The White Sox general manager has been discussing Quintana trades nonstop since then, but he hasn't been able to duplicate the Sale/Eaton deals, as the Astros have refused to deal outfielder Kyle Tucker (Pipeline's No. 35 overall prospect) and the Dodgers have said no to all discussions involving Cody Bellinger (No. 13). Hahn is correct that he doesn't have to trade Quintana, but he'd be smart to take the best offer that's been on the table.
2. Add a big-time amateur bat
With the exception of Moncada, the White Sox big acquisitions this offseason were young arms. So with the 11th overall pick in the Draft, they should take one of a few exciting college hitters. Louisville first baseman Brendan McKay ('s seventh-ranked Draft prospect), Virginia first baseman Pavin Smith (No. 14) or Florida catcher J.J. Schwarz (No. 19) are advanced hitters who could be in the Majors in just a couple of years. The White Sox also should be very active at the international signing period -- when 11 of the other 29 teams are facing signing penalties -- targeting top talents like Cuban outfielder Luis Robert.
3. Be aggressive at the Trade Deadline
If they haven't already been traded, Todd Frazier, Player Page for David Robertson and Melky Cabrera could bring a nice return. Ditto recent free-agent signing Derek Holland, if Don Cooper is able to help him develop the consistency he's lacked through his career (62-50 with a 4.35 ERA over 985 innings).

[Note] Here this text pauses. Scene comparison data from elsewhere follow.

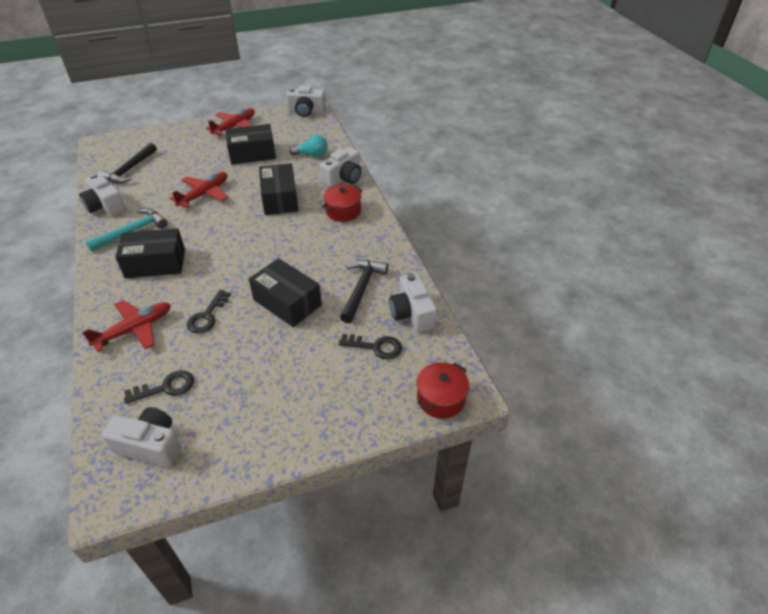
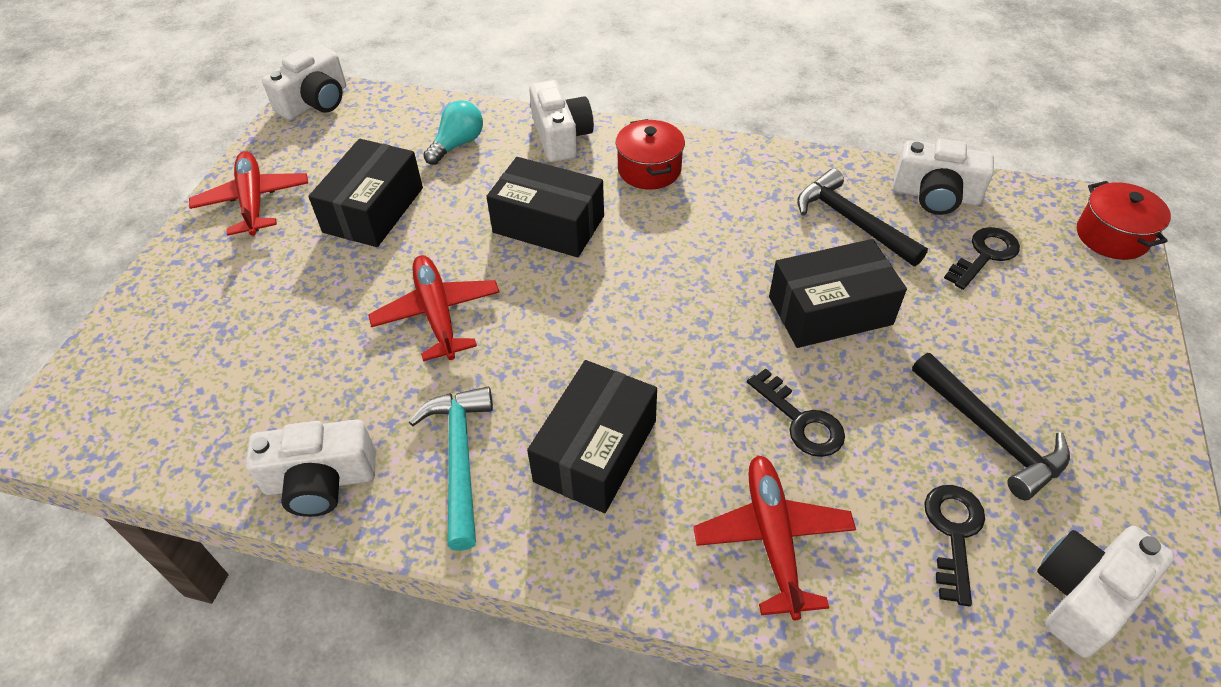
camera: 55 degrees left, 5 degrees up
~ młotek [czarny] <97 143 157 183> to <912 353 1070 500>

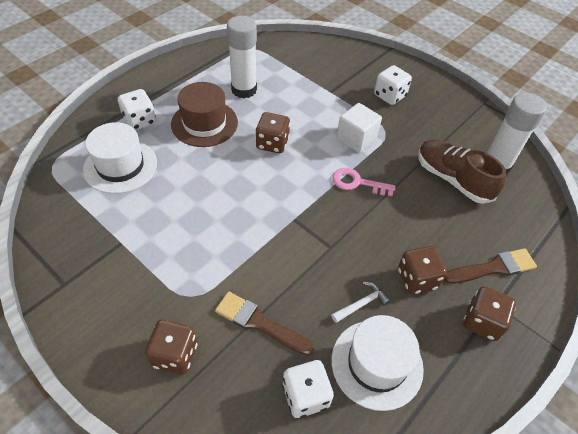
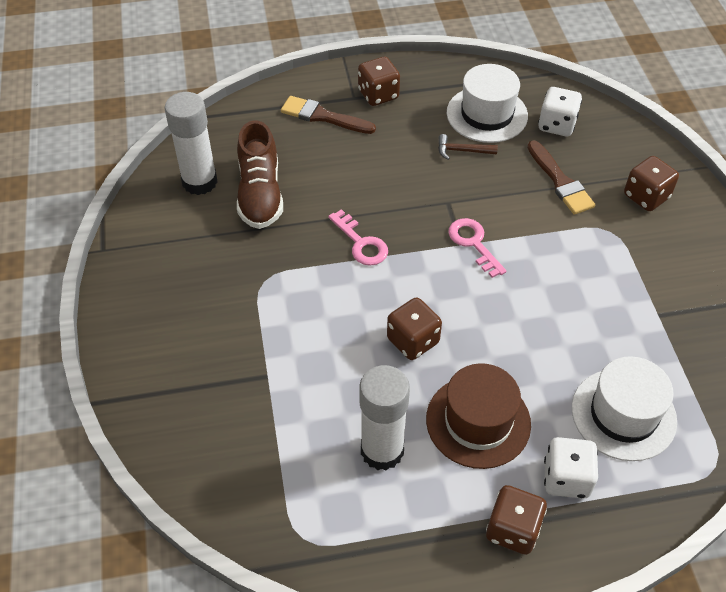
camera: 140 degrees left, 0 degrees up
- sześcian [biały] <337 103 382 152>
- kostka do gry [biały] <374 65 412 105>
+ klucz [różowy] <448 218 506 278>
~ kostka do gry [brązowy] <398 246 447 294> to <486 485 547 555>
~ młotek [biały] <331 282 391 323> to młotek [brązowy] <438 134 498 160>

4. Keeping adding kids as the advanced prospects arrive
Next offseason might be the time to consider dealing Abreu and Nate Jones, although only if the deals are right. They could be contributing players on the bounce-back team in 2019. With the roster cleaned out, the White Sox should be able to target positions of need and accumulate options through waiver claims and the signing of Minor League free agents.

The hope is that Carlos Rodon has hit his stride by 2018 and that Tim Anderson and Moncada are establishing themselves as a top up-the-middle combination. Prospects like reliever Nick Burdi, utility man Nick Delmonico and Adam Engel are earning their spots on a roster that is headed by the young rotation that includes Giolito, Fulmer, Lopez and Kopech.
5. Open up the wallet after 2018
Baseball is two years away from an epic free-agent class. The White Sox should be in great shape to participate heavily, especially if players like Moncada, Giolito, Kopech, Anderson, Rodon, Fulmer and a half-dozen acquired during 2017 and '18 have created a belief that the club is on its way to sustained success.
Manny Machado, Bryce Harper, Clayton Kershaw (assuming he uses his opt-out clause), Zach Britton and Andrew Miller head the class, which could also include Josh Donaldson, Daniel Murphy, Adam Jones, Andrew McCutchen, Hunter Pence and Jean Segura, among dozens of others. Imagine if the White Sox could start to cherry-pick other top free agents, like the Cubs did after they had assembled their young core.
Does this sound like a fever dream? Maybe, but who expected so many of the Red Sox's and Nationals' top prospects to be heading to Glendale, Ariz., for spring camp?
Two fewer wins in 2014 and Benintendi would have been there, too.